-- start of Records supplied --
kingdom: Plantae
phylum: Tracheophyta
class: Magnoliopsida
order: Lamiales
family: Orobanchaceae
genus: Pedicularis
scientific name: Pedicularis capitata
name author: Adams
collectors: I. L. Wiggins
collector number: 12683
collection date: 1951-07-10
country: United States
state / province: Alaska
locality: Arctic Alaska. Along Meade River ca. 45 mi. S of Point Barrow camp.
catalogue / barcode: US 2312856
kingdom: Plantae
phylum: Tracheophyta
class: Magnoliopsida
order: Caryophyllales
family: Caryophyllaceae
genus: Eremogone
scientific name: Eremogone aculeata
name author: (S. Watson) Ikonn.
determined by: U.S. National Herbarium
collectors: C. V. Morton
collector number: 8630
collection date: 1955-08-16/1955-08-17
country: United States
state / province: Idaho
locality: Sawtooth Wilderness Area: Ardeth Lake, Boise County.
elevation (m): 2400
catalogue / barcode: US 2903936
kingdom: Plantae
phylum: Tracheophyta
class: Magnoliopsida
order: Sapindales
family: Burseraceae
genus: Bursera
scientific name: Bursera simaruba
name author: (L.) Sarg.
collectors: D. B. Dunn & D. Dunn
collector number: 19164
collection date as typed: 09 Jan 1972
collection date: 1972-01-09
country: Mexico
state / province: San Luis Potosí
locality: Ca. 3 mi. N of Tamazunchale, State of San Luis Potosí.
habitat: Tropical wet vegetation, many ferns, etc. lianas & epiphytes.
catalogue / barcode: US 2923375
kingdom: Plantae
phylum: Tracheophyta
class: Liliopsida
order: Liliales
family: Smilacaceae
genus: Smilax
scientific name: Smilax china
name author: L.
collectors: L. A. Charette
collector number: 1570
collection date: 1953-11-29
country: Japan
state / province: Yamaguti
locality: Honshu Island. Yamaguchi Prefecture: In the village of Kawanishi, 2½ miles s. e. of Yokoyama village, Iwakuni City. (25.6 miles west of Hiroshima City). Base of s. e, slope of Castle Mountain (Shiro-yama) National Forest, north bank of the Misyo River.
-- end of Records supplied --
**Exercise description:**
Report how many lines of the listing contain the word "province". Give only the number.

**Exercise result:**
4